CINE
› Por Alan Pauls
Fotografías se llamó alguna vez Viaje al país de mi madre. ¿Cuál es ese país? La pregunta es el centro neurálgico de esta formidable película de Andrés Di Tella, pero no tiene una respuesta simple (si la tuviera no habría película o habría una película mala, uno de esos documentales-demostración que despliegan verdades que ya existían antes de ser filmadas). A primera vista es un país real, la India, patria de la madre que la madre no transmite al hijo como cultura sino apenas como pigmento (biología, color de piel, racismo) y, quizá, reprimiéndola, como enigma para el porvenir, una bomba de tiempo que recién se activará cuando la madre haya muerto. ¿”Demasiado tarde”, como sentencia el padre en cámara?
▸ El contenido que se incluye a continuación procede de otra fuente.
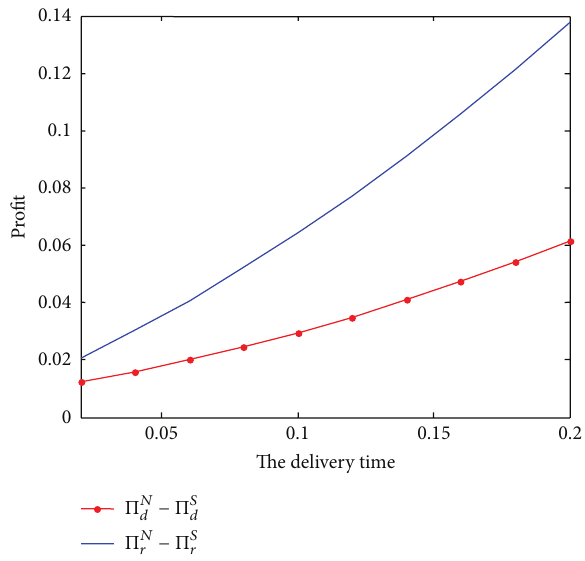
Figure 6: Profit gap between Nash equilibrium and Stackelberg game with the delivery time.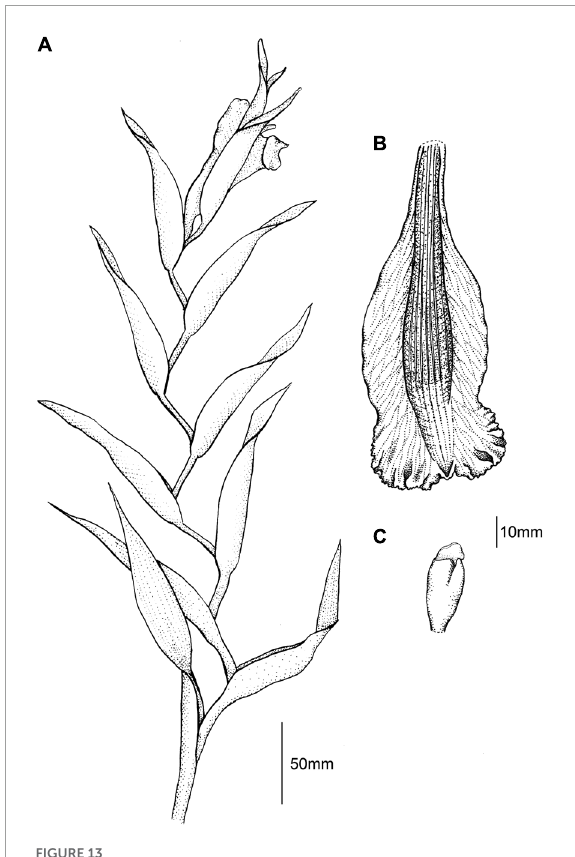
FIGURE13 Sobralia hoppii Schltr. (A) apical part of stem with the inflorescence, (B) lip, and (C) apical part of the gynostemium, side view (drawn by P. Baranow from the neotype).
La película misma lo desmiente: la muerte de la madre no cierra nada; al contrario: es la condición de posibilidad de todo; del deseo de saber, del viaje, del movimiento y de la existencia de algo llamado “el país de mi madre”. Algo que en rigor no existe como tal. Porque “el país de mi madre” debe ser inventado y el documental es el modo de inventarlo. De ahí que sea un “objeto” complejo, hecho de partes que no encajan, problemas insolubles, lagunas, sobreactuaciones, creencias irrisorias. Con su irreductibilidad, su crudeza, su mezcla de inepcia y despotismo, el padre (Torcuato Di Tella) es también de algún modo “el país de mi madre”, país que amó, con el que flirteó políticamente, del que terminó deportándolo el divorcio y con el que se reencuentra en esa caja llena de fotos que –él sí: en Fotografías el que transmite es el padre, no la madre; la madre siembra misterios y deudas– le lega a su hijo. Pero “el país de la madre” es también la pampa gaucha de Ricardo Güiraldes, cuyo héroe don Segundo Sombra, icono por excelencia de la argentinidad, Di Tella descubre que fue calcado de un gurú indio que subyugó a Güiraldes durante un precoz viaje por la India. Y “el país de la madre” es también la alucinación, el mito, la ficción, países privilegiados donde la imagen de la madre nace del deseo del hijo, como da fe ese momento sublime del film –verdadera epifanía incestuosa– en el que Di Tella, dirigiendo a la actriz que reencarna a su madre, pone en escena el único recuerdo que tiene de su madre feliz, desahogada, dejándose llevar cuesta abajo por la inercia de un coche que se ha quedado sin nafta.